◆ **RECORDS SUPPLIED**
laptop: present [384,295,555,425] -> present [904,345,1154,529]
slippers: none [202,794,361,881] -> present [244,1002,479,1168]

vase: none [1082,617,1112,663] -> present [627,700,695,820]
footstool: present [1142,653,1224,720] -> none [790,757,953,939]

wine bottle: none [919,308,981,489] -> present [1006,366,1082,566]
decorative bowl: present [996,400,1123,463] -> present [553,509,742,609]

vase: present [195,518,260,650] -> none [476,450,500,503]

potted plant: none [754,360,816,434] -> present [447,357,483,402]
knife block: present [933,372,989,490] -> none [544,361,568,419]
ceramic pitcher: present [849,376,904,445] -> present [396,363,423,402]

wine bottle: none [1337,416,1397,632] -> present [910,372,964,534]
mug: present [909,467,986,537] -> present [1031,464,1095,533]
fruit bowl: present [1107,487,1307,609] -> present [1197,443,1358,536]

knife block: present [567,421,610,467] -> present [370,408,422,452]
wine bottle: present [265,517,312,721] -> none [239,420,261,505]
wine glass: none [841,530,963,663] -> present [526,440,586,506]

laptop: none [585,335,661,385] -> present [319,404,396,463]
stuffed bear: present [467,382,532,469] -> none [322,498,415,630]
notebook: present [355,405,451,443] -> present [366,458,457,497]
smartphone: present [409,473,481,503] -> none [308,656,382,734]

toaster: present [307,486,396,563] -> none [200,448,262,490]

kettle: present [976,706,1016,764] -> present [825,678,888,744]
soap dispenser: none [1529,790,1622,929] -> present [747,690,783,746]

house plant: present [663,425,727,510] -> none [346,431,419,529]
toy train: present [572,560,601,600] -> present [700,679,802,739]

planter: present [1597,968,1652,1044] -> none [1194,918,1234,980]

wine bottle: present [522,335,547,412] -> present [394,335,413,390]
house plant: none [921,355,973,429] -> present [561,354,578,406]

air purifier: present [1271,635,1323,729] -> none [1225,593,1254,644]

◆ **PROBLEM TO SOLVE**
Starting at the line that contains "toy train: present", retype each line through the last one in the records, both included, and add nothing.

◆ **RESPONSE BOX**
toy train: present [572,560,601,600] -> present [700,679,802,739]

planter: present [1597,968,1652,1044] -> none [1194,918,1234,980]

wine bottle: present [522,335,547,412] -> present [394,335,413,390]
house plant: none [921,355,973,429] -> present [561,354,578,406]

air purifier: present [1271,635,1323,729] -> none [1225,593,1254,644]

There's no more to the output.